A Gentle Introduction to XSLT

What does an XSLT stylesheet do?

Note!! at this stage we are talking very imprecisely and impressionistically about XSLT, for the sake of making it clearer and learning things one at a time. We’ll add precision later.

At its simplest: it takes an input file (an XML tree structure) and transforms it: changes its form somehow.

It does this by taking the input tree, piece by piece, and applying transformation rules to each piece: these rules say what to do with each piece of input

We call these transformation rules "templates", and an XSLT stylesheet is basically a set of templates, each one with a condition of operation (when do I happen?) and its own specific task

These tasks will take place if the conditions of operation are met, and not if not.

A very simple example

Here’s a very, very simple XML document, and a very very simple stylesheet. Looking at this stylesheet, what do you think it’s going to do?

OK, so let’s look at how it does this, breaking it down into steps.

Build an output tree …

The first thing that happens is that we build an output tree--a structural skeleton for the file we are creating. The output tree is made up of pieces of code that are embedded in the XSLT stylesheet

So if we look at this diagram, we can see that the stylesheet contains a whole little HTML document;

when we run the stylesheet, we say in effect "I have a paragraph here, what do I do when I have a paragraph?"
the stylesheet answers "aha! when I have a paragraph, I create an output tree like this..."
Notice that our output tree can include some pre-defined content (like boilerplate) but at this point there’s still no content from the input tree present in the output.

… then fill it with data

Once we have the output tree, we next have to populate it with content from the input. For this step, there’s a special part of the stylesheet that serves as a kind of conduit for content to come from the input and get placed in the output. We can think of this <xsl:apply-templates> component as being sort of like a variable or a placeholder within the stylesheet: it says "right here, content is going to flow from the input tree into this place in the output tree." Or maybe it says, more imperatively "Go get that content, apply templates to it, and put it in the output tree!" In a very simple scenario like this one, that content is very simple and the templates being applied are very simple, so the process is easy to follow:

we go back to the input document, to the element that we matched earlier (i.e. <paragraph>) and we get the content from there
then we put it into the appropriate place in the output tree

http://2.bp.blogspot.com/-l23P6-iCPNc/TfDqRvDzWsI/AAAAAAAAAUw/JjaV5_QVzRg/s1600/fetchblog3.jpg

A more detailed example

So now let’s take a closer look at the stylesheet...

Here’s another view of our first scenario, this time with the actual data showing in XML notation

This slide will be useful to come back to, but let’s look closely at a few specific pieces in an introductory way...we’ll come back to them in more detail later on.
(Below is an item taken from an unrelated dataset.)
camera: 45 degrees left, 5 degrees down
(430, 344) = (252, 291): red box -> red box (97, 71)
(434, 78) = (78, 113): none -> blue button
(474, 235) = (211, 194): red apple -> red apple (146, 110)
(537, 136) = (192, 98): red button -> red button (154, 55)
First, let’s look at the templates themselves:

templates in the stylesheet (those instructions we saw), represented by <xsl:template>
the @match attribute: tells us what element in the input tree we are dealing with: this is also the "if", the "condition" that has to be met. The @match attribute says basically "is there such an element? If so..."
let’s also note the fact that the value of @match is a location in the input tree; we can specify a context as well and we’ll see how to do this later (don’t gloss this yet)

How about what a template does? Inside these templates here we have basically two things:

a snippet of the output tree (in this case, HTML): these are basically the information skeleton of the output document
an instruction to "apply templates": what this means is, "keep going!" "don’t stop here". Another more precise way of interpreting this element is to say "go ahead and process any children of the matched element": in other words, keep drilling down into the input tree. Without this instruction, the stylesheet logic reaches a dead end.
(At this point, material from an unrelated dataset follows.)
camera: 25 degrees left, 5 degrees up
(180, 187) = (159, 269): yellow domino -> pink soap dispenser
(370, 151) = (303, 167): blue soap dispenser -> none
Note that both of these are optional: might be absent...

What order do things happen?

The trickiest thing about XSLT is perhaps understanding the order in which things happen, and the logic that determines what happens next. It’s important to understand this because otherwise you can get very puzzling results.
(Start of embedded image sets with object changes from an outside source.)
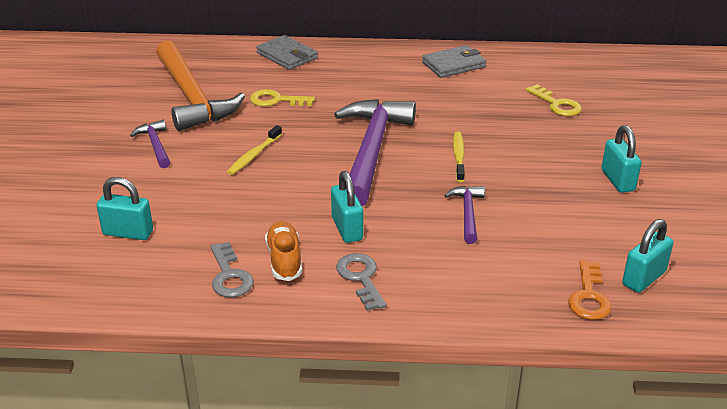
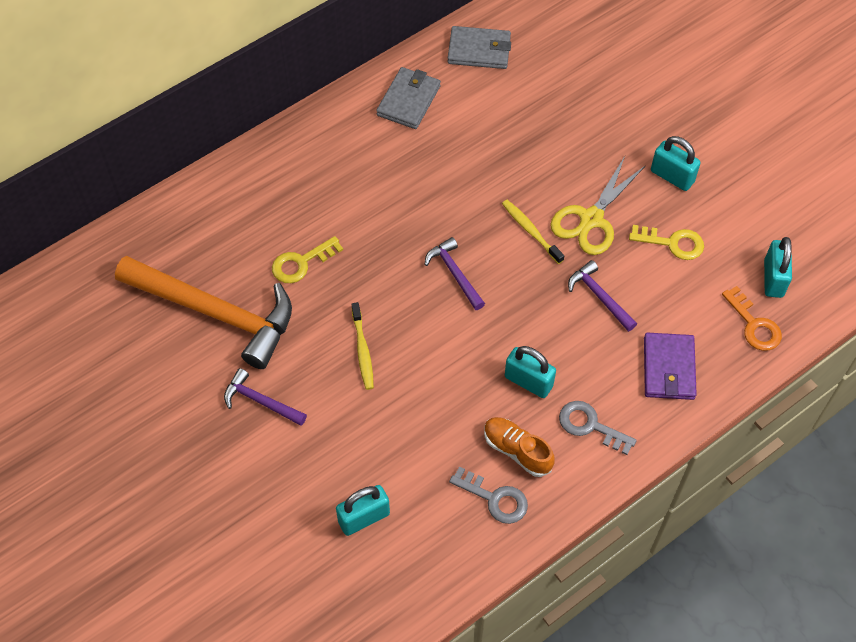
camera: 40 degrees left, 25 degrees up
(287, 56) = (238, 189): grey wallet -> grey wallet (479, 50)
(371, 151) = (454, 273): purple hammer -> purple hammer, size x0.45
(473, 281) = (668, 368): none -> purple wallet
(516, 172) = (591, 219): none -> yellow scissors
(557, 104) = (546, 103): yellow key -> yellow key (673, 243)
We’re used to thinking of computer programs as sets of steps that will happen in order, where the sequence of events is determined by the computer program itself. XSLT is different, in that the order of steps is primarily determined by the input tree:

You start with the root of the input tree (for now, we’ll pretend that’s the root element)
Then you go to the stylesheet to look for the template that matches that root.
When you find the template that matches, you do what it says
And if it contains an instruction to continue applying templates, then you go back to the input tree and consider the children of that matched element.
And for each child, you go back to the stylesheet and see whether there are any templates that match it.

Recursion and dead ends

So the process is recursive, in that you keep drilling down into the input tree and processing the children, and then their children, and then their children

But it can also come to a dead end: that drilling process requires that we receive an instruction to keep applying templates

So in this diagram what we’re seeing is how in fact the "apply templates" at step 3 is really the key to accessing all of the other templates in the stylesheet. If that instruction isn’t there, nothing else happens. We never get to find out whether the <opener> or the <l> or <byline> is matched.